A trainer for a union-affiliated nonprofit group was recorded falsely telling state-subsidized homecare providers in Aberdeen, Wash., during a mandatory training session that they must sign up as union members to qualify for their subsidies.

The recording shows the difficulty providers face in understanding their labor rights even after the Supreme Court ruled on the issue last year.

The video footage was obtained by the Freedom Foundation, a conservative nonprofit group. A spokeswoman for SEIU Healthcare NW Training Partnership, the nonprofit agency contracted by the state to provide the training, confirmed to the Washington Examiner it was from one of their sessions.

Little can be seen in the video — the camera was apparently facing down — but the audio is clear and shows a trainer telling the trainees that if they are being paid by the state they are required to join the union that represents the caregivers, Service Employees International Union Local 775. The trainees were applying for a state subsidy to offset the cost of taking care of a person at home, in most cases a disabled family member.
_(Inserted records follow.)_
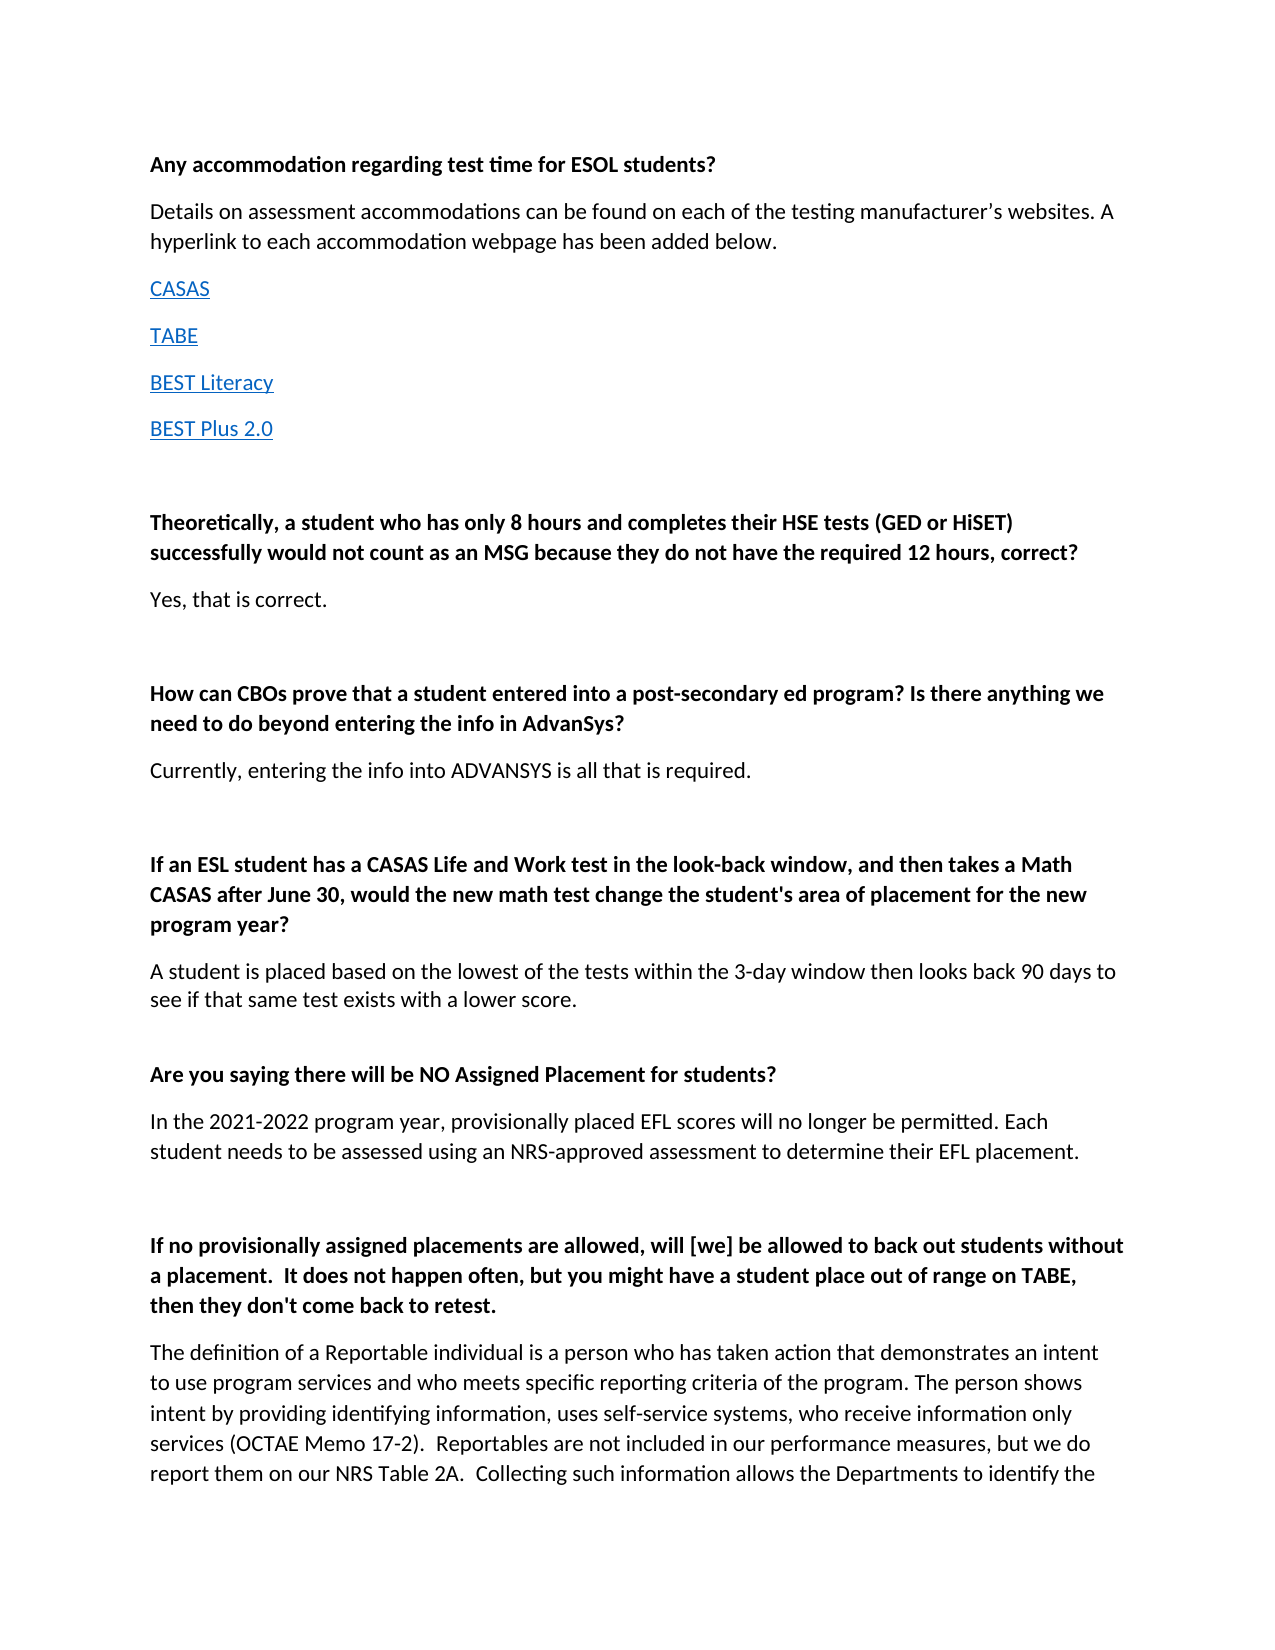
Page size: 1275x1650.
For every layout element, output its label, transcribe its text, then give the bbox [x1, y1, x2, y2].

text If no provisionally assigned placements are allowed, will [we] be allowed to back out students without a placement. It does not happen often, but you might have a student place out of range on TABE, then they don't come back to retest. [150, 1231, 1125, 1319]
text Currently, entering the info into ADVANSYS is all that is required. [150, 756, 1125, 784]
text How can CBOs prove that a student entered into a post-secondary ed program? Is there anything we need to do beyond entering the info in AdvanSys? [150, 679, 1125, 737]
text CASAS [150, 274, 1125, 302]
text If an ESL student has a CASAS Life and Work test in the look-back window, and then takes a Math CASAS after June 30, would the new math test change the student's area of placement for the new program year? [150, 850, 1125, 938]
text A student is placed based on the lowest of the tests within the 3-day window then looks back 90 days to see if that same test exists with a lower score. [578, 957, 1125, 1013]
text Theoretically, a student who has only 8 hours and completes their HSE tests (GED or HiSET) successfully would not count as an MSG because they do not have the required 12 hours, correct? [150, 508, 1125, 567]
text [150, 1338, 1125, 1487]
text TABE [150, 321, 1125, 349]
text BEST Plus 2.0 [150, 414, 1125, 443]
text In the 2021-2022 program year, provisionally placed EFL scores will no longer be permitted. Each student needs to be assessed using an NRS-approved assessment to determine their EFL placement. [150, 1107, 1125, 1165]
text Are you saying there will be NO Assigned Placement for students? [150, 1060, 1125, 1088]
text Details on assessment accommodations can be found on each of the testing manufacturer’s websites. A hyperlink to each accommodation webpage has been added below. [150, 197, 1125, 255]
text Any accommodation regarding test time for ESOL students? [150, 150, 1125, 178]
text BEST Literacy [150, 368, 1125, 396]
text Yes, that is correct. [150, 585, 1125, 613]
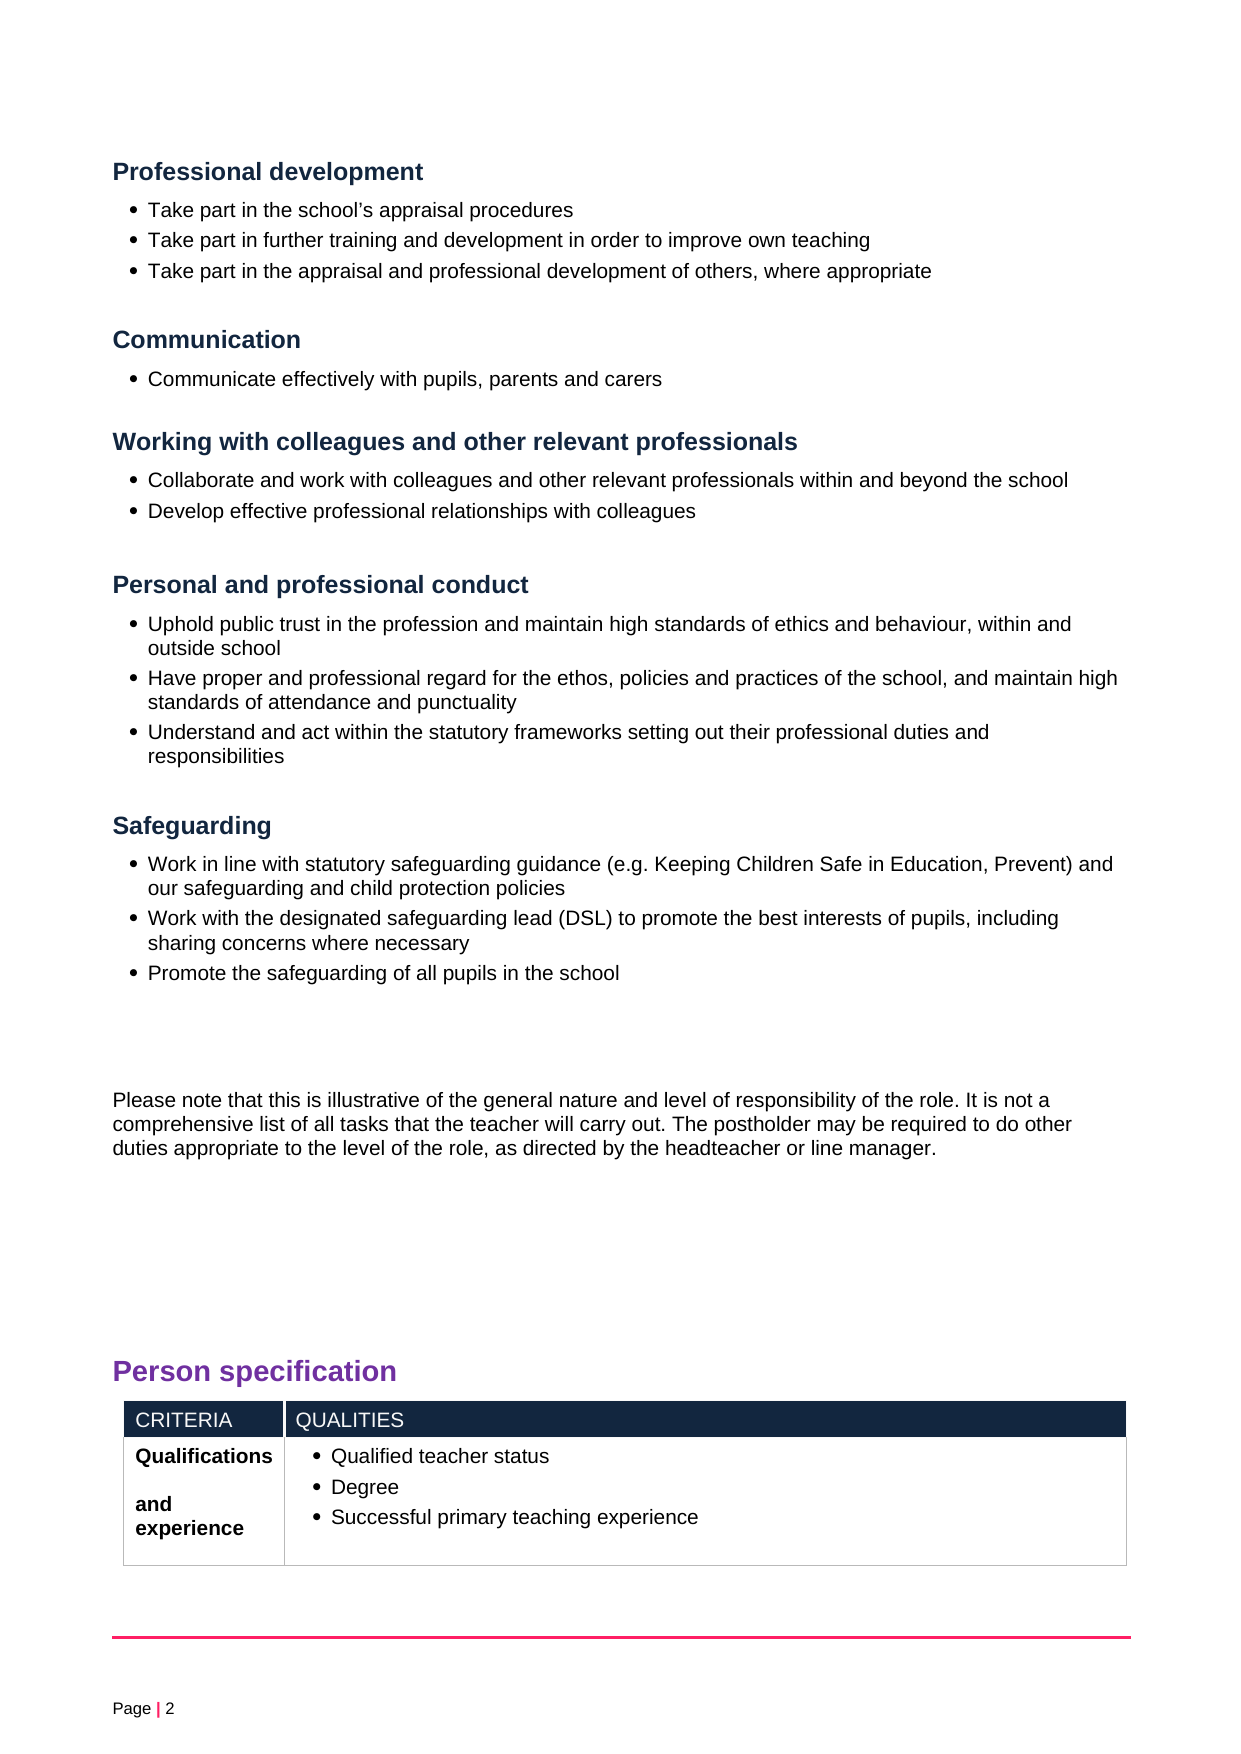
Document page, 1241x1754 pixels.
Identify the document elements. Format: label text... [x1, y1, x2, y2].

list Work with the designated safeguarding lead (DSL) to promote the best interests of pupils, including sharing concerns where necessary [130, 906, 1128, 954]
text Professional development [112, 157, 1128, 185]
text Working with colleagues and other relevant professionals [112, 427, 1128, 456]
list Work in line with statutory safeguarding guidance (e.g. Keeping Children Safe in Education, Prevent) and our safeguarding and child protection policies [130, 852, 1128, 900]
list Take part in the school’s appraisal procedures [130, 198, 1128, 222]
text Please note that this is illustrative of the general nature and level of responsibility of the role. It is not a comprehensive list of all tasks that the teacher will carry out. The postholder may be required to do other duties appropriate to the level of the role, as directed by the headteacher or line manager. [112, 1088, 1128, 1159]
subtitle Person specification [112, 1354, 1128, 1388]
list Communicate effectively with pupils, parents and carers [130, 367, 1128, 391]
table_header criteria [124, 1401, 283, 1437]
list Collaborate and work with colleagues and other relevant professionals within and beyond the school [130, 468, 1128, 492]
table_header qualities [286, 1401, 1126, 1437]
list Understand and act within the statutory frameworks setting out their professional duties and responsibilities [130, 720, 1128, 768]
table_cell Qualifications and experience [124, 1438, 284, 1565]
list Take part in further training and development in order to improve own teaching [130, 228, 1128, 252]
list Take part in the appraisal and professional development of others, where appropriate [130, 258, 1128, 283]
text Personal and professional conduct [112, 570, 1128, 599]
text Communication [112, 325, 1128, 354]
list Develop effective professional relationships with colleagues [130, 499, 1128, 523]
text Safeguarding [112, 811, 1128, 839]
list Uphold public trust in the profession and maintain high standards of ethics and behaviour, within and outside school [130, 611, 1128, 659]
table_cell Qualified teacher status Degree Successful primary teaching experience [285, 1438, 1126, 1565]
list Promote the safeguarding of all pupils in the school [130, 961, 1128, 984]
list Have proper and professional regard for the ethos, policies and practices of the school, and maintain high standards of attendance and punctuality [130, 666, 1128, 714]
When a trainee objects, saying she doesn't want to join, the trainer tries to sell her on the benefits of joining the union. When the trainee persists, he says she has no choice.

"Yeah, if you were being privately paid then it wouldn't matter. Because if you work either directly through the state from [the Department of Social and Health Services] or if you work for an agency, yeah, you're part of the union. But they do do a lot of good," the trainer is recorded as saying.

That isn't true. The Supreme Court decided in 2014's Harris v. Quinn decision that receiving subsidies did not mean that homecare providers were state employees. Therefore, the state could not require the providers to join or otherwise financially support a union. The case applied to an Illinois program but rather than risk a court ruling that it applied to Washington state as well, the Local 775 and the state amended the union's contract in December, explicitly stating that providers are "not required to join or financially support a union" and that it was the union's duty to inform its members of that.

The change meant that providers could opt out of paying the fees, but that they had to request it in writing to the union. If they did not, the state would continue to automatically collect the fees — amounting to 3.2 percent of the provider's subsidy checks — on the union's behalf. As the recording shows, at least some providers were misled into believing they didn't have that option.

Naomi Ishisaka, spokesman for the SEIU Healthcare NW Training Partnership, conceded the trainer was wrong. "It is specifically not our policy to speak on behalf of the union. Unfortunately, this was a human error and we're going to do whatever we can to make sure it doesn't happen again," she said.

Asked if the trainer had been disciplined for the error, she said she did not know.

Maxford Nelsen, labor policy analyst for the Freedom Foundation, declined to say how it obtained the recording other than to say it was recorded by a provider within the last few months. He said the provider asking the questions was not the same one doing the recording.

"The person does not want to be publicly named," Nelson said. "We've been hearing anecdotal reports like this for months."